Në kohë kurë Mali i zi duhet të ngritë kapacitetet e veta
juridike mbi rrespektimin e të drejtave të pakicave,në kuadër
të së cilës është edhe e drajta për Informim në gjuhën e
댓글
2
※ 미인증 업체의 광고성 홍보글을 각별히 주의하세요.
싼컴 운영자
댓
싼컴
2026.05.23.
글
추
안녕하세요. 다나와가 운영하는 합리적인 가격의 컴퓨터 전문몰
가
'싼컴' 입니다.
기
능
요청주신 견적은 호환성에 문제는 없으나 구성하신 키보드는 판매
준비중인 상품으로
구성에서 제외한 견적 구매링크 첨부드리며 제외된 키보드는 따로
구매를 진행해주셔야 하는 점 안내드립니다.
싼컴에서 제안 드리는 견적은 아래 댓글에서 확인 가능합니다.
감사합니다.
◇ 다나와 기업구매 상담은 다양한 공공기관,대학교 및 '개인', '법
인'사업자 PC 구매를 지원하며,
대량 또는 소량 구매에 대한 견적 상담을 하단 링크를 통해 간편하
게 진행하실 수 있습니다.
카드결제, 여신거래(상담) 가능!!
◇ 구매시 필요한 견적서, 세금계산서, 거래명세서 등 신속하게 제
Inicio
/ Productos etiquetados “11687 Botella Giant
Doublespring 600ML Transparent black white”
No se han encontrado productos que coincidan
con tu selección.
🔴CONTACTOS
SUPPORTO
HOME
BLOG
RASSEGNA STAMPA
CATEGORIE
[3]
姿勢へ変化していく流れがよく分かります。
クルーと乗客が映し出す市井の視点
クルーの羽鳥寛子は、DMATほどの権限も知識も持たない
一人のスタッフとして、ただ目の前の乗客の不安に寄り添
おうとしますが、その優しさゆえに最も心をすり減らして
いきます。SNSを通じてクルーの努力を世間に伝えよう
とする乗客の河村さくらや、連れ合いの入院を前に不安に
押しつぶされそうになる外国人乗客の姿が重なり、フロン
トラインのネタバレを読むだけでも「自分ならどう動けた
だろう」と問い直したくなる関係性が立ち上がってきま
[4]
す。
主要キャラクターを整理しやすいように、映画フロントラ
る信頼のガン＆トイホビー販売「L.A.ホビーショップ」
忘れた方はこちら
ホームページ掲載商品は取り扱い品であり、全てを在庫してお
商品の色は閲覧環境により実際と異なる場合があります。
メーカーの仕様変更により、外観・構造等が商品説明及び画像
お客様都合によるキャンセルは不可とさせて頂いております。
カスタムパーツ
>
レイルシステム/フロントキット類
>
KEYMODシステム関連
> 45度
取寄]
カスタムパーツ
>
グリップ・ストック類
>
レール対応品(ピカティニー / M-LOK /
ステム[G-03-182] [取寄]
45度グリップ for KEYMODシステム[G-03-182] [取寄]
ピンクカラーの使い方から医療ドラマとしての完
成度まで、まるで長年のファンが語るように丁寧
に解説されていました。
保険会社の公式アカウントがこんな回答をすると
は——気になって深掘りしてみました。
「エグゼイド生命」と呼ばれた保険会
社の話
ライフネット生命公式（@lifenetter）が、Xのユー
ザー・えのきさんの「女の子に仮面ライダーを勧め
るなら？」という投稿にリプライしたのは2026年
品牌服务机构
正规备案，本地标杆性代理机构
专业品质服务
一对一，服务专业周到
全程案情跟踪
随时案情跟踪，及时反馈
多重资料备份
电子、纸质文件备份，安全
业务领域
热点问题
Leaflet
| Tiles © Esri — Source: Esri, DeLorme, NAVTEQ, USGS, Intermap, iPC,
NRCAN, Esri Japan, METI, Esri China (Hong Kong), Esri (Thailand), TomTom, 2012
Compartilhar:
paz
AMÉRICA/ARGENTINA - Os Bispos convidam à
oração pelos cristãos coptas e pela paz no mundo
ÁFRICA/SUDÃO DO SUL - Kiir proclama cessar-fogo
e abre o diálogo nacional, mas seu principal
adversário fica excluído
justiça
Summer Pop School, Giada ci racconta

* * *

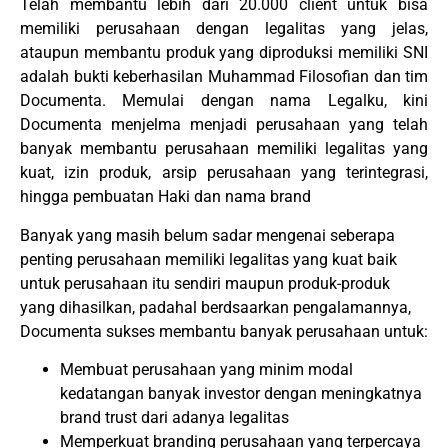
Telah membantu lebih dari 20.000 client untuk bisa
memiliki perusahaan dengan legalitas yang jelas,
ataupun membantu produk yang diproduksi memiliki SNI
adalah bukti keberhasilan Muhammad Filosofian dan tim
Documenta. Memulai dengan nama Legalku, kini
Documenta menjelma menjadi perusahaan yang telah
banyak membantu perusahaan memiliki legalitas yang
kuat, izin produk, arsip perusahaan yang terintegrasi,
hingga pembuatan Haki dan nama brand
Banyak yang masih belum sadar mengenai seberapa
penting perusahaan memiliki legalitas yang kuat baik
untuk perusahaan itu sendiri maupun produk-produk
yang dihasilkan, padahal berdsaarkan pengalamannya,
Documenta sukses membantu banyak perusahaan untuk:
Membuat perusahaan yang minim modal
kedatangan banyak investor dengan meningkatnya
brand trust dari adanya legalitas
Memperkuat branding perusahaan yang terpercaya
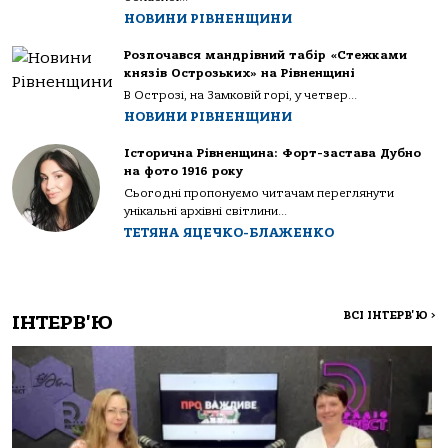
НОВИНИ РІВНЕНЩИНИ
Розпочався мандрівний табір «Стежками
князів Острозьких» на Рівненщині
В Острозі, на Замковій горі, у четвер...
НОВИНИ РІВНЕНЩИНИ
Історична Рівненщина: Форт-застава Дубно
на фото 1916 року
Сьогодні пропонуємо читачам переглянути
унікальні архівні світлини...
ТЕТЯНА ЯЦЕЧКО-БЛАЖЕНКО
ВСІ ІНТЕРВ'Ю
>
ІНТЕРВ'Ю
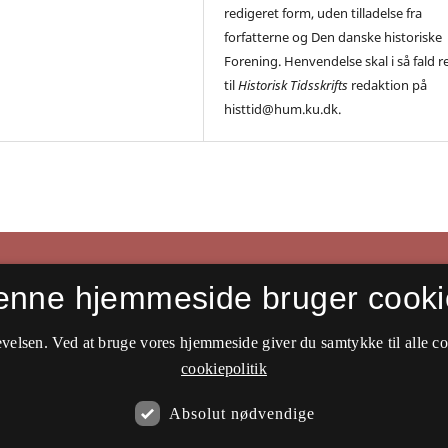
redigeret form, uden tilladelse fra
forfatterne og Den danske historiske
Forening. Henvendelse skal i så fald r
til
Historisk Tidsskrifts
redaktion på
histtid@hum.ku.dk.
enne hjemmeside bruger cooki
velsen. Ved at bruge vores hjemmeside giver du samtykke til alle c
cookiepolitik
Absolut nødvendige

TASK INSTRUCTIONS —
Review the entries above and return every line where "memiliki" appears.

YOUR RESPONSE —
memiliki perusahaan dengan legalitas yang jelas,
ataupun membantu produk yang diproduksi memiliki SNI
banyak membantu perusahaan memiliki legalitas yang
penting perusahaan memiliki legalitas yang kuat baik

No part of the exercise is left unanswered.